For more information and examples, please refer to the official Plotly R documentation:
---
title: "Plotly in R"
author: "Tony Duan"
execute:
warning: false
error: false
format:
html:
toc: true
toc-location: right
code-fold: show
code-tools: true
number-sections: false
code-block-bg: true
code-block-border-left: "#31BAE9"
---
{width="800"}
This document provides a comprehensive guide to creating interactive visualizations in R using the `plotly` package. Plotly is a powerful graphing library that allows you to create a wide range of interactive plots, including scatter plots, line plots, histograms, bar charts, box plots, and more. These plots are rendered as HTML widgets, which means they can be easily embedded in web pages and R Markdown documents, and they offer interactive features like tooltips, zooming, and panning right out of the box.

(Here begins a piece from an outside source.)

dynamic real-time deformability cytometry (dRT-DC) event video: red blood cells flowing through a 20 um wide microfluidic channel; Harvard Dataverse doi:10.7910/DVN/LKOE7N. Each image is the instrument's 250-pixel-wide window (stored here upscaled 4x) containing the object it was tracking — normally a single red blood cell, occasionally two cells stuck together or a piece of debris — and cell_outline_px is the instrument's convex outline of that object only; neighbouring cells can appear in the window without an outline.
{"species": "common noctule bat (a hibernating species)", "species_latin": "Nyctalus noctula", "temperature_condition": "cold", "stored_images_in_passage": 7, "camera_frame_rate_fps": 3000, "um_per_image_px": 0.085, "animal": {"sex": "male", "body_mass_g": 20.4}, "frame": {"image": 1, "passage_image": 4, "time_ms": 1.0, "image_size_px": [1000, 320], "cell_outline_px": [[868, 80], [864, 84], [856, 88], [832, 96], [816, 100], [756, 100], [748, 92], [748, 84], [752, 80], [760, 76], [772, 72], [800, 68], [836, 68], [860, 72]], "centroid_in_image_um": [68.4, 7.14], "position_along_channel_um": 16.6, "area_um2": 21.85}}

We will cover various types of plots and their customization options, demonstrating how to leverage Plotly's capabilities for effective data visualization.
```{r}
# Load necessary libraries
library(gapminder)
library(plotly)
library(reshape2)
library(ggplot2)
library(dplyr)
# It's good practice to check the version of the package you are using.
packageVersion("plotly")
```
# 1. The `plot_ly()` Function: The Core of Plotly
The `plot_ly()` function is the main function for creating Plotly graphs. It takes a `data` frame as input and you specify the mappings from variables in the data to the visual properties of the plot using the `x`, `y`, `color`, `size`, etc. arguments. The tilde (`~`) is used to indicate that the variable is from the specified `data` frame.
## Scatter Plots
Scatter plots are used to display the relationship between two continuous variables. Each point on the plot represents an observation, and its position is determined by its values for the two variables.
```{r}
# Load the tips dataset
data(tips)
head(tips)
```
Here, we create a basic scatter plot of `total_bill` versus `tip` from the `tips` dataset.
```{r}
fig <- plot_ly(data = tips, x = ~total_bill, y = ~tip, type = 'scatter', mode = 'markers')
fig
```
### Color by Group
You can easily add a third variable to the scatter plot by mapping it to the `color` aesthetic. This helps in visualizing relationships within different categories.
```{r}
fig <- plot_ly(data = tips, x = ~total_bill, y = ~tip, color = ~sex, type = 'scatter', mode = 'markers')
fig
```
### Size by Group
Similarly, a fourth variable can be mapped to the `size` of the points, providing another dimension for data exploration.
```{r}
fig <- plot_ly(data = tips, x = ~total_bill, y = ~tip, color = ~sex, size = ~size, type = 'scatter', mode = 'markers')
fig
```
# 2. Basic Plot Types
## Line Plots
Line plots are ideal for visualizing trends over time or across ordered categories.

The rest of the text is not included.